Figure 4.

PRMT5 inhibits TRIM25-mediated KEAP1 ubiquitination by inducing KEAP1R596me2. (A) Overexpression of PRMT5 suppresses the ubiquitination of KEAP1 in an arginine methyltransferase activity-dependent manner. (B) PRMT5 overexpression interfered with TRIM25 binding to KEAP1 in an arginine methyltransferase activity-dependent manner. The cells transfected with the indicated plasmids were extracted following IP and IB analysis. (C) The level of KEAP1 protein was restored by the double silencing of PRMT5 and TRIM25. (D) Representative graph showing the regions in KEAP1 that interact with PRMT5. KEAP1 179-321 aa and 322-624 aa could bind to PRMT5 while KEAP1 322-624 aa can be methylated. (E) Identification of the domain in PRMT5 involved in the interaction with KEAP1. The 1-324 aa region participates in the interaction of PRMT5 with KEAP1. (F) Representative graph showing the putative methylated residues of KEAP1. (G) R596 of KEAP1 can be methylated by PRMT5. After transfection with different plasmids, HEK293T cells were collected, and co-IP was conducted to determine methylation at the indicated site. (H) The level of ubiquitination of KEAP1-R596K was significantly lower than that of the other mutants. Average of three experiments. IB, immunoblotting; IP, immunoprecipitation; PRMT5, protein arginine methyltransferase 5; HA, anti-HA tag.
--
Things to do:
A. Sum up the Figure 4 legend in two sentences.
B. According to the Figure 4 legend, which residue of KEAP1 can be methylated by PRMT5?
--
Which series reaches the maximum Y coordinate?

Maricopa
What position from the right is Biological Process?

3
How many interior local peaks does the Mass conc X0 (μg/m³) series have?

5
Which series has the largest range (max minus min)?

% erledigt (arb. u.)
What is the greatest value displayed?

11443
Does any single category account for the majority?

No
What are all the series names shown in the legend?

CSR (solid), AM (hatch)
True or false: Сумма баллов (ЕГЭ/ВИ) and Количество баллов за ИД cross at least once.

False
--
Replies:
A. PRMT5 blocks TRIM25-mediated ubiquitination of KEAP1 by causing methylation of KEAP1 at R596, and when PRMT5 is overexpressed it reduces both KEAP1 ubiquitination and TRIM25 binding to KEAP1 in a way that depends on its arginine methyltransferase activity. The legend also maps where the two proteins interact: KEAP1 regions 179-321 aa and 322-624 aa bind PRMT5, and the 1-324 aa region of PRMT5 takes part in the interaction.

B. R596